» TEXTE PRÉSENTÉ:

☆ ☆ ☆ ☆ ☆

L’enjeu de la rentabilité pour les insurtechs 

Selon le Dr. Corneille Karekezi, Directeur général du Groupe et PDG d’Africa Re, les insurtechs qui ciblent les clients à faible revenu avec la microassurance luttent historiquement pour être rentables : « Les projets pilotes se sont multipliés sur le continent. Mais même Lemonade, la plus grande insurtech, commence tout juste à gagner de l’argent ». Une fois que les insurtechs auront fait la preuve de leur rentabilité, les assureurs traditionnels seront plus enclins à mobiliser leurs capitaux. 

Le Dr. Julius Kipng’etich ajoute qu’il faut davantage de données pour viabiliser le système et l’étendre aux populations mal desservies, par exemple les agriculteurs confrontés aux risques climatiques : « Il faut étudier de plus près ces microassurances ciblant les clients à faibles revenus et les segments de marché nouveaux et émergents. » Selon lui, les gouvernements et même des donateurs comme la Fondation Gates et la Fondation MasterCard doivent intervenir et prendre en charge une partie de ces risques dans un premier temps : « Sans cela, les compagnies d’assurance nationale ne pourront pas se lancer dans l’aventure. » 

Une concurrence informelle 
 
Les assureurs ciblant le grand public se retrouvent aussi confrontés à une forme de concurrence non traditionnelle. Le Dr. Julius Kipng’etich indique qu’au Kenya, Jubilee n’est pas tant en compétition avec les autres compagnies d’assurance qu’avec des groupes sociaux, connus sous le nom de « Harambee ». Ces collectifs, qui voient souvent le jour sur WhatsApp, rassemblent des fonds pour faire face à des problèmes que rencontrent la communauté ou un de ses membres, par exemple des frais médicaux. 
 
Le Dr. Julius Kipng’etich précise : « Il n’y a pas de frais de gestion. Le problème disparaît après sa résolution. Mais dans le cas d’une compagnie d’assurance, le coût de l’arbitrage est très élevé. Vous devez venir vérifier la demande, vous rendre à l’hôpital, et il y a des papiers à remplir. Les délais de traitement sont aussi bien plus longs. » Pour le PDG du groupe Jubilee Holdings, des mesures incitatives comme les bonus pour absence de sinistre et l’efficacité des décisions assistées par l’IA pourraient conduire les clients à s’éloigner de ces méthodes informelles.

☆ ☆ ☆ ☆ ☆

» TRAVAIL À FAIRE:
[1] Dans le texte sur les insurtechs, quelles démarches une compagnie d'assurance doit-elle accomplir pour traiter une demande, selon le Dr. Julius Kipng'etich ? Citez-les toutes.
[2] Reprenez le texte sur les insurtechs face à la concurrence informelle à partir de sa dernière phrase.

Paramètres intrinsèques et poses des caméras

☆ ☆ ☆ ☆ ☆

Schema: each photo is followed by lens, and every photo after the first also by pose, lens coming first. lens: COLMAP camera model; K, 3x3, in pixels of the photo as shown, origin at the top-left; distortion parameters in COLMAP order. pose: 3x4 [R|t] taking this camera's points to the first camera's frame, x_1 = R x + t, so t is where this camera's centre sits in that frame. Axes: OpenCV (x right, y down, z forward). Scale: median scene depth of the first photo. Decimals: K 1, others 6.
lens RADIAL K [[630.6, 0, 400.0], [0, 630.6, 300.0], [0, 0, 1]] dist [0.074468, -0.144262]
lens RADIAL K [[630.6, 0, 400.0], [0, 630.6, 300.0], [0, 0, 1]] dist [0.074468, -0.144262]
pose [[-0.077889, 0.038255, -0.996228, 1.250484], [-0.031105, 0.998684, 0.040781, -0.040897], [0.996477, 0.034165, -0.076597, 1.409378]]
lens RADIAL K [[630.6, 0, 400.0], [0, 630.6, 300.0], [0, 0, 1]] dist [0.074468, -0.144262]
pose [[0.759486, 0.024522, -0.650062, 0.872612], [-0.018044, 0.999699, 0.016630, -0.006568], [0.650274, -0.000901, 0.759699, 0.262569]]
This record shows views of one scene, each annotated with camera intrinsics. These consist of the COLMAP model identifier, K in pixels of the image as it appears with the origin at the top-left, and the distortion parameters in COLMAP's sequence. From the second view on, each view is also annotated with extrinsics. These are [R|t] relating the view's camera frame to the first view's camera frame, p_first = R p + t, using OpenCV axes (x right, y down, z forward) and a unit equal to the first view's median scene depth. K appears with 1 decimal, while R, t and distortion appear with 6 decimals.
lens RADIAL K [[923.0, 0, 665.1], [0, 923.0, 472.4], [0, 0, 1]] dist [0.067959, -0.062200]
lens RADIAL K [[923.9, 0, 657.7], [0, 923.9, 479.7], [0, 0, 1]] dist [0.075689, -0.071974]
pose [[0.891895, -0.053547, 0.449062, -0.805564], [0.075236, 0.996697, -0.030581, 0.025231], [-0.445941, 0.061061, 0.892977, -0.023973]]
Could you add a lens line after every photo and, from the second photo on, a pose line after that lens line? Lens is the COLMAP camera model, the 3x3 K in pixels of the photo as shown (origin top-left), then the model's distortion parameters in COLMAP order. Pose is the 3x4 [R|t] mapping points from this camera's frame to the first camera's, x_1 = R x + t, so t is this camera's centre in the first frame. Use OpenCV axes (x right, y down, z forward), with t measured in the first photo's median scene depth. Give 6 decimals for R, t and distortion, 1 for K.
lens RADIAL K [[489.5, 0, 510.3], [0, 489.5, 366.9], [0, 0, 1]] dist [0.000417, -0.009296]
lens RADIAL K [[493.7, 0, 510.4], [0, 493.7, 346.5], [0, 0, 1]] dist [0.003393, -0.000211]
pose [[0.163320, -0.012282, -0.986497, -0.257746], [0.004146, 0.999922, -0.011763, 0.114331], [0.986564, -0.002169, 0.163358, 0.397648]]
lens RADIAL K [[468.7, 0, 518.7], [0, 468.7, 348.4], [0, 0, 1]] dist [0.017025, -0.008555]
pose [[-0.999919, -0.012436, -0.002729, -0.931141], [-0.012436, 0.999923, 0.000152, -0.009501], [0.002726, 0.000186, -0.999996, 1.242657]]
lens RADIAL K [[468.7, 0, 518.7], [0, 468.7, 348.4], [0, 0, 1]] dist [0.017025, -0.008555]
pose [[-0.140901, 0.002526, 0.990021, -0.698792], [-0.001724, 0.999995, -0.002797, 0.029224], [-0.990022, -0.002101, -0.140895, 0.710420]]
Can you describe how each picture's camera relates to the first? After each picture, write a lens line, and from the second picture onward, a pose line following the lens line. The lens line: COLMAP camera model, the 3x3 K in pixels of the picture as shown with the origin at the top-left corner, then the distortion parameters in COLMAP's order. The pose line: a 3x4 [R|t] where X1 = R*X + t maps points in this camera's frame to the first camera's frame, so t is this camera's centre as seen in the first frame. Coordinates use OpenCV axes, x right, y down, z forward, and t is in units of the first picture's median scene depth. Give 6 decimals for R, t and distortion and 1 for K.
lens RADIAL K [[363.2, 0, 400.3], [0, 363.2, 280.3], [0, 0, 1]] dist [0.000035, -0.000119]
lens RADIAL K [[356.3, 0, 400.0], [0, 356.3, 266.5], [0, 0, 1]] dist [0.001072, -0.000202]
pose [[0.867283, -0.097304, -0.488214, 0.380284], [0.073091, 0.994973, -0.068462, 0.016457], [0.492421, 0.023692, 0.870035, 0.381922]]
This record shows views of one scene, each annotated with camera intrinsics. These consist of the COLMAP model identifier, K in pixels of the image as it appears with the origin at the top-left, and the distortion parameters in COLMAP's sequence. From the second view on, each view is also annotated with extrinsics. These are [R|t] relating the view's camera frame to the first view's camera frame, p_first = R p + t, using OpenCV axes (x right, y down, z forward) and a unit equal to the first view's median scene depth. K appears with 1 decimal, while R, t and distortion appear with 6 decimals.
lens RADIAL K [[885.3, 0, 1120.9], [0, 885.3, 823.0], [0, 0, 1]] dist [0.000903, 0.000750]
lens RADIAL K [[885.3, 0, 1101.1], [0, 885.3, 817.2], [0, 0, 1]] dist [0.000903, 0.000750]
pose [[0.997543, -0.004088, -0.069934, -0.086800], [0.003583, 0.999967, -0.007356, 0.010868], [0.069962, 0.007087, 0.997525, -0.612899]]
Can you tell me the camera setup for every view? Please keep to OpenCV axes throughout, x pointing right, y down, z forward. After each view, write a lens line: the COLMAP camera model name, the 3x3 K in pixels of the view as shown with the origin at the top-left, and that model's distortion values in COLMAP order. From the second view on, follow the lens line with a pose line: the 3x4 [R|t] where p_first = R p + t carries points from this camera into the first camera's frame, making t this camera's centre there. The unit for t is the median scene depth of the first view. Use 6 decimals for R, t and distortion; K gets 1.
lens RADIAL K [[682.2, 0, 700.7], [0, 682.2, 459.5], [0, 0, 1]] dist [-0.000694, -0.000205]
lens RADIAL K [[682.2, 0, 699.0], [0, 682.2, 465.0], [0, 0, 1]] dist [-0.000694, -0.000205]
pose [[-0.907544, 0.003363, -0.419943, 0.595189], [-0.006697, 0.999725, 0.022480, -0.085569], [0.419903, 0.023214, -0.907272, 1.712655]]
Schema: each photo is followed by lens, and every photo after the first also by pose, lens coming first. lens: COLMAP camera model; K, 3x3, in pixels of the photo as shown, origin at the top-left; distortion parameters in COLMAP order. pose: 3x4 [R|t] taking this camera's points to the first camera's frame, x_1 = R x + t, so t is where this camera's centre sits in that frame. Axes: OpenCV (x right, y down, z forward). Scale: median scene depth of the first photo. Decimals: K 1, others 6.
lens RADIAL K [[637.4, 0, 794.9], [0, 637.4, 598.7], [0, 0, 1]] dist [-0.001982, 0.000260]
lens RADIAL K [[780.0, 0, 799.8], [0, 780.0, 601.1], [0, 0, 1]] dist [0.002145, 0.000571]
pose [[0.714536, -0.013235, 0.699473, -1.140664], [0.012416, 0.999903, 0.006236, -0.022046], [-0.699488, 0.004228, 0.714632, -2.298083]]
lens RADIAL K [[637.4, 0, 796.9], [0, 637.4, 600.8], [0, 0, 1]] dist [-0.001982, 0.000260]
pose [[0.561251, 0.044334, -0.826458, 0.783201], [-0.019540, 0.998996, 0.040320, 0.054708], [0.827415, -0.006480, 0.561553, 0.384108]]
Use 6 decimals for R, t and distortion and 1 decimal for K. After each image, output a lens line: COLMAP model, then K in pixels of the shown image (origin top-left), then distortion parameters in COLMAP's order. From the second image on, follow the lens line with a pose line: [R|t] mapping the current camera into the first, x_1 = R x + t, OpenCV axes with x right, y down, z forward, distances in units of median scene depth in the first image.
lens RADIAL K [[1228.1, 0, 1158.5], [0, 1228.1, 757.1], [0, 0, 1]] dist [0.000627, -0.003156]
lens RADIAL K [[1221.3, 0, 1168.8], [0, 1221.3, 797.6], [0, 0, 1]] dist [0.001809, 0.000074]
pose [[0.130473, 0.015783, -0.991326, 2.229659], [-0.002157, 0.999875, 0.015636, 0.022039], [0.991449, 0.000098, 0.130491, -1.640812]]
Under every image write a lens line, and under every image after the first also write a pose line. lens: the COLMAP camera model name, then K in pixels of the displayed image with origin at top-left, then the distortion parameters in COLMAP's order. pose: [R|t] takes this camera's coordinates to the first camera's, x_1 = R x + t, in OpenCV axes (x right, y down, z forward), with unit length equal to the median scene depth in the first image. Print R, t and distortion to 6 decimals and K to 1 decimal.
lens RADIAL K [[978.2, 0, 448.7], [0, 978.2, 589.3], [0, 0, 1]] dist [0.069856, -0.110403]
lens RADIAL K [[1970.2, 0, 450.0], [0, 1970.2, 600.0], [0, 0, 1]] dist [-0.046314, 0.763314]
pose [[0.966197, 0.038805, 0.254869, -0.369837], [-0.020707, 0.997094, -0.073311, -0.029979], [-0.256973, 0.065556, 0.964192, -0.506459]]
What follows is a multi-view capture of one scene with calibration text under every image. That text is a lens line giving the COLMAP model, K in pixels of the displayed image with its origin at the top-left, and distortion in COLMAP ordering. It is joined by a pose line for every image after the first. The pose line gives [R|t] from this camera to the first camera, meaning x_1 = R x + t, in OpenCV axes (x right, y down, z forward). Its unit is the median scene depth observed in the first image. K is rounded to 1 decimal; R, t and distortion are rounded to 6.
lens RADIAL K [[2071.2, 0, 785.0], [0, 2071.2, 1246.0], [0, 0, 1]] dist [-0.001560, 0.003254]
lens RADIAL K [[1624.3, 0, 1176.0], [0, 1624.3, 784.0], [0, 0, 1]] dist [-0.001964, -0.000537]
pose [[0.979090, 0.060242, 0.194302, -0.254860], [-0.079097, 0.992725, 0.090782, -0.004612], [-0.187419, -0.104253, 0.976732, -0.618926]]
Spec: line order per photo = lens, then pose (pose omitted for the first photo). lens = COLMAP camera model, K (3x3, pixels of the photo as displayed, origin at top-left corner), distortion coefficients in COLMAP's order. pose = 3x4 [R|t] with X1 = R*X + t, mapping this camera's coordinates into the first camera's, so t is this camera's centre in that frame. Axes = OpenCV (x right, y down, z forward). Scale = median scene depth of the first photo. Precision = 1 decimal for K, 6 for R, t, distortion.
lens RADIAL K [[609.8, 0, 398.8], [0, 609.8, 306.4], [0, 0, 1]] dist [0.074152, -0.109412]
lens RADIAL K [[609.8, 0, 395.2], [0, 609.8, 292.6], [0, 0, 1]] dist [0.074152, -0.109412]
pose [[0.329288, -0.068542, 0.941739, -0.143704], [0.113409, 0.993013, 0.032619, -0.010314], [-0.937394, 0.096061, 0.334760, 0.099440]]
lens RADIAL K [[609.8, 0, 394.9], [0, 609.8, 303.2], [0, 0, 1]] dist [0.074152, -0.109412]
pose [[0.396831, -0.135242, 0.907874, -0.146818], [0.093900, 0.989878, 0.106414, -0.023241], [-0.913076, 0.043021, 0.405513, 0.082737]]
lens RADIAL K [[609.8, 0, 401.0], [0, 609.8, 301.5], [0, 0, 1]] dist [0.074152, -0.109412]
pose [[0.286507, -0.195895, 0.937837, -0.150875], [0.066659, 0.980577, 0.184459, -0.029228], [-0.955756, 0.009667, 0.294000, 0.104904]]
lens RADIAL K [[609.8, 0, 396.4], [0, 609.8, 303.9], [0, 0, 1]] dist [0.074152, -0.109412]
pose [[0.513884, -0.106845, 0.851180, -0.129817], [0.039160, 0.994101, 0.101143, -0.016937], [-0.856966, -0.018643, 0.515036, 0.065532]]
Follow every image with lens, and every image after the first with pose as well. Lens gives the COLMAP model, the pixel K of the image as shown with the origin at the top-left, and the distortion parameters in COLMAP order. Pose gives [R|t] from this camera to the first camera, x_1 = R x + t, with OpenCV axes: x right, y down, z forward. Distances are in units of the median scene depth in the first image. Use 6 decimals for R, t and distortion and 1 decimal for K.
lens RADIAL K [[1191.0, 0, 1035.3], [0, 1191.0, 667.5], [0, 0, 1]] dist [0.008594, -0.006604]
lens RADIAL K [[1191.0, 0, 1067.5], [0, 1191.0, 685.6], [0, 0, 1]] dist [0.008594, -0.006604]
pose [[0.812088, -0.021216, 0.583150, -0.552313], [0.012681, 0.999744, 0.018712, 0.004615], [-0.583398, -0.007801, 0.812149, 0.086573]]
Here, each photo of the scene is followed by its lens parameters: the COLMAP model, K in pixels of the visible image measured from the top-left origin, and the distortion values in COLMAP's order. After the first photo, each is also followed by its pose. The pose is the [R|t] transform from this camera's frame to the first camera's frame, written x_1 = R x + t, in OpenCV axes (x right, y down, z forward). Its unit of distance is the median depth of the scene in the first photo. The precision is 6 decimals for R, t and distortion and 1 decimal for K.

☆ ☆ ☆ ☆ ☆

» RÉSULTATS PAR TÂCHE:
[1]
- Venir vérifier la demande
- Se rendre à l'hôpital
- Remplir des papiers

[2]
Il ajoute toutefois que les produits doivent être adaptés aux réalités des clients africains, en citant l’exemple du « Human Wildlife Conflict Product » de Jubilee en Afrique de l’Est, qui couvre les pertes de récoltes causées par les éléphants, les buffles et d’autres grands animaux. Jubilee exploite les données du service kenyan de protection de la faune pour mieux évaluer les risques et a mis au point un logiciel pour traiter les demandes plus rapidement. 

La cyberassurance : un produit d’avenir 

Au-delà de l’assurance pour le grand public, la montée des cyberrisques pour les banques et les entreprises africaines représente un nouvel horizon pour les assureurs et les réassureurs du continent. Selon le Dr. Corneille Karekezi : « Il ne s’agit pas encore d’un produit rentable, mais nous savons tous qu’il s’agit d’un produit d’avenir ». 

Même si les cybermenaces sont quotidiennes pour les entreprises et surtout les banques, les assureurs et réassureurs consacrent pour le moment leurs capacités aux risques et garanties traditionnels, ce qui explique l’intérêt encore faible pour la cyberassurance. Pour le PDG d’Africa Re, les investisseurs se montrent aussi réticents à financer de nouvelles activités après avoir beaucoup souffert sur le marché de l’assurance en Afrique entre 2014 et 2019. Les cyberrisques sont en constante évolution et les pertes considérables auxquelles s’exposent les entreprises peuvent ne pas être rentables pour les assureurs qui les recouvrent avec des primes.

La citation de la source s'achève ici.